ASSIGNED TASK
Go through the entries one line at a time, and gather every line that has the word "ocean".

(Data excerpts)
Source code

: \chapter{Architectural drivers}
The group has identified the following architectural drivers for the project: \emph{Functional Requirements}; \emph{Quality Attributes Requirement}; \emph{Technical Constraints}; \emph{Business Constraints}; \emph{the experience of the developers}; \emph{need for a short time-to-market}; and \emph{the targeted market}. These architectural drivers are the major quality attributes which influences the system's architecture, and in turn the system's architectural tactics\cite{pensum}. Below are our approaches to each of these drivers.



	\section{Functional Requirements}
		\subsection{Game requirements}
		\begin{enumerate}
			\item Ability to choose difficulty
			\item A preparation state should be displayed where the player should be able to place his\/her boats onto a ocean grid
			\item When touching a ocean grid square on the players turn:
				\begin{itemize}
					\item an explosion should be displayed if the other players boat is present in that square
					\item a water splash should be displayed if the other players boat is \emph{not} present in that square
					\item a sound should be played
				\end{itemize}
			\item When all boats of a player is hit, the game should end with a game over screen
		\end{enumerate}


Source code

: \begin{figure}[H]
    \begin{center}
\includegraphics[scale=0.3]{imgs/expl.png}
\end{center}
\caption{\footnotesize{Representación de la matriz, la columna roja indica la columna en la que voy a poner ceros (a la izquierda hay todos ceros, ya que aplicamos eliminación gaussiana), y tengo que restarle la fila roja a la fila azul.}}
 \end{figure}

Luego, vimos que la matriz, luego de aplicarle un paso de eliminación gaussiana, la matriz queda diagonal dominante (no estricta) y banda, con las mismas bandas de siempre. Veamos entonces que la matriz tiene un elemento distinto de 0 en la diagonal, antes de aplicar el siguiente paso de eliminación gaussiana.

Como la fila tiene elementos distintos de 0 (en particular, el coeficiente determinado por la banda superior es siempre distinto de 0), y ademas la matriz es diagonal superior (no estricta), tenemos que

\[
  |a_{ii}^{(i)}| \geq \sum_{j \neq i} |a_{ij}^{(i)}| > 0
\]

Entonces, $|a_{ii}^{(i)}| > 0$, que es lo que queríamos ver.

ANSWER FOR THE TASK
			\item A preparation state should be displayed where the player should be able to place his\/her boats onto a ocean grid
			\item When touching a ocean grid square on the players turn:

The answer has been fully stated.